> _Source information_
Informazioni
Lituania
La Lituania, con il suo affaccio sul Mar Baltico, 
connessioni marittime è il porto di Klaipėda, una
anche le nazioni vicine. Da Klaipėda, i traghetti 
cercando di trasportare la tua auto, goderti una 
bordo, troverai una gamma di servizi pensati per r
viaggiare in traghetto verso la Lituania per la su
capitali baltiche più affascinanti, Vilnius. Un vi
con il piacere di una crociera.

==

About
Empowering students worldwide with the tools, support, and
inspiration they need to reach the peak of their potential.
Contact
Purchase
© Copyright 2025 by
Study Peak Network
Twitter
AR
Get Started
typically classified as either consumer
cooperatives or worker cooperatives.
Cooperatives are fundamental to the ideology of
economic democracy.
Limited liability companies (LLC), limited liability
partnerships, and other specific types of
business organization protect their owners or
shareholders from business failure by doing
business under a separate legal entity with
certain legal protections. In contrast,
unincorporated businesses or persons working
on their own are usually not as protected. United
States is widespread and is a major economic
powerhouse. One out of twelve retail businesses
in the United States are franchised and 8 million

> _Request_
When a line in the data above contains the string "Klaipėda", copy that line.

> _Problem solution_
connessioni marittime è il porto di Klaipėda, una
anche le nazioni vicine. Da Klaipėda, i traghetti 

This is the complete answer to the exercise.